The relationships among entities are represented by lines on the model, connecting entities and providing text descriptions of the relationship. To read a relationship, start with one entity and travel to the next, following the line and text descriptions. For example, starting with Member, we see that each member may (dashed line) work one or more (multiple line) WorkShifts. You can also read this backwards: each WorkShift must (solid line) be the record of time worked by one and only one (single line) Member.
Derive a physical model
Before we can implement the Co-op's logical model, however, we have to refine it into a physical one. Logical models are useful for understanding the structure of the proposed database, but don't contain enough information to actually build it. A physical model targets a specific database product: the same logical model might be implemented differently on Microsoft SQL Server, MySQL, or Oracle due to differences in the data types and other features available. It's important to do this kind of targeting instead of staying generic, because if you don't take advantage of the specific features in the database, the result will not perform as well as it could.

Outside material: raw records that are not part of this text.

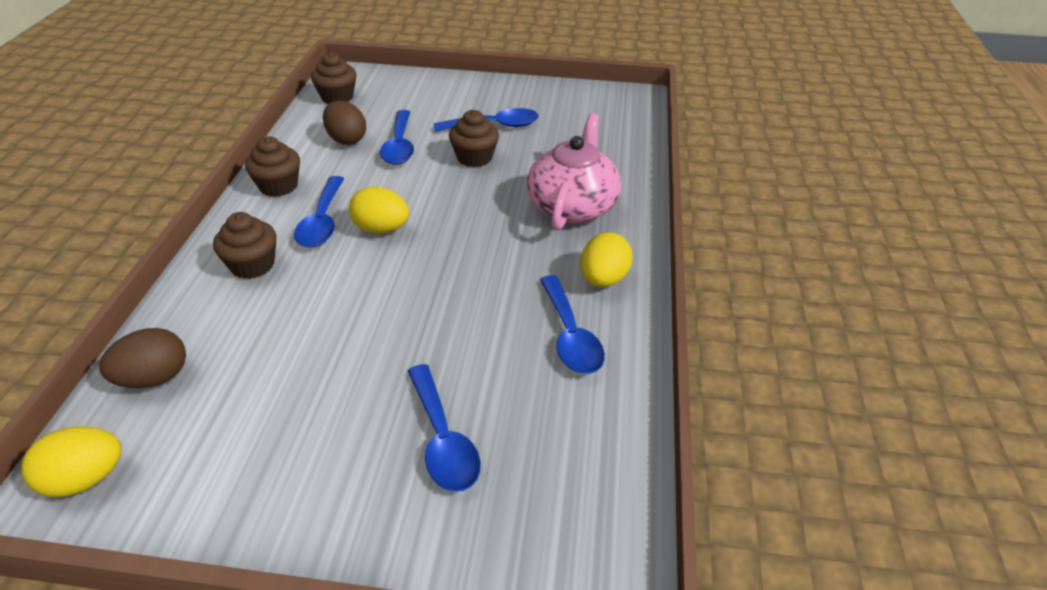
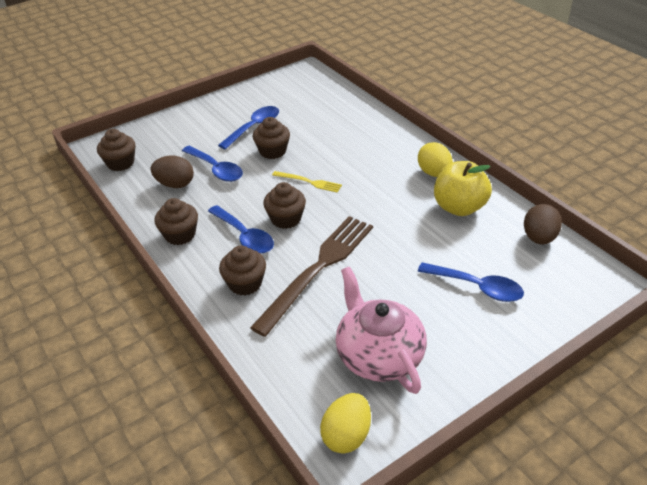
camera: 40 degrees left, 0 degrees up
brown egg [99,328,186,388] -> brown egg moved to [524,204,562,244]
yellow egg [349,187,409,234] -> brown cupcake [263,182,306,229]
pink teapot [527,113,621,230] -> pink teapot moved to [336,267,427,394]
blue spoon [540,275,605,374] -> yellow apple [434,161,492,216]
none -> brown fork [250,216,373,337]
none -> yellow fork [272,171,342,193]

The first task in refining the model is to decide which MySQL datatypes will be used to represent each attribute. We'll also need to identify which attributes are required versus optional, and which uniquely identify each entity. We'll need all of this detail to create actual tables in the new database.
MySQL 5.0 follows the ANSI SQL 2003 standard very closely, so the datatypes it supports are generally available in MySQL. It has five different sizes of integers, for example, from TINYINT (1 byte, maximum value 255) to BIGINT (8 bytes, maximum value 18446744073709551615). Fixed length character fields, CHAR, are still limited to 255 characters, but variable length character fields, VARCHAR, can now go up to 65,532 characters. There are a variety of date and time data types as well, such as DATE and TIME that store their data separately, or DATETIME and TIMESTAMP that store them together in a single column.
One common problem in translating a logical model to a physical one is the presence of Many-to-Many relationships, which are not supported directly by relational databases. Our diagram shows one such relationship between Member and Job: a given Member may be able to perform several different jobs, and conversely, a given Job may be able to be done by multiple members.
Such Many-to-Many relationships must be decomposed in the physical model by creating a new entity as a "junction" between them. This changes the Many-to-Many relationship into a pair of One-to-Many relationships, which is easy for relational databases like MySQL (or SQL Server, or Oracle) to deal with. We've added an entity called Training to accomplish this.
Also, the physical model is the place to show any changes you make purely for performance reasons. One such "denormalization" introduces redundant summary data to avoid having to read all the detail. For example, to determine the member's status for the recognition program, we could read through all their work shift information and apply a formula. But by putting a redundant Karma attribute in the Member entity, we only have to look one place to find their current status.
Of course, we'll have to keep that information up to date. A stored procedure could be run on a regular basis to assign member Karma, or a trigger could be used to keep it up to date in real time as WorkShift records are entered.
Above shows the physical model with specific data types, the junction table Training, and the redundant Karma attribute in Member.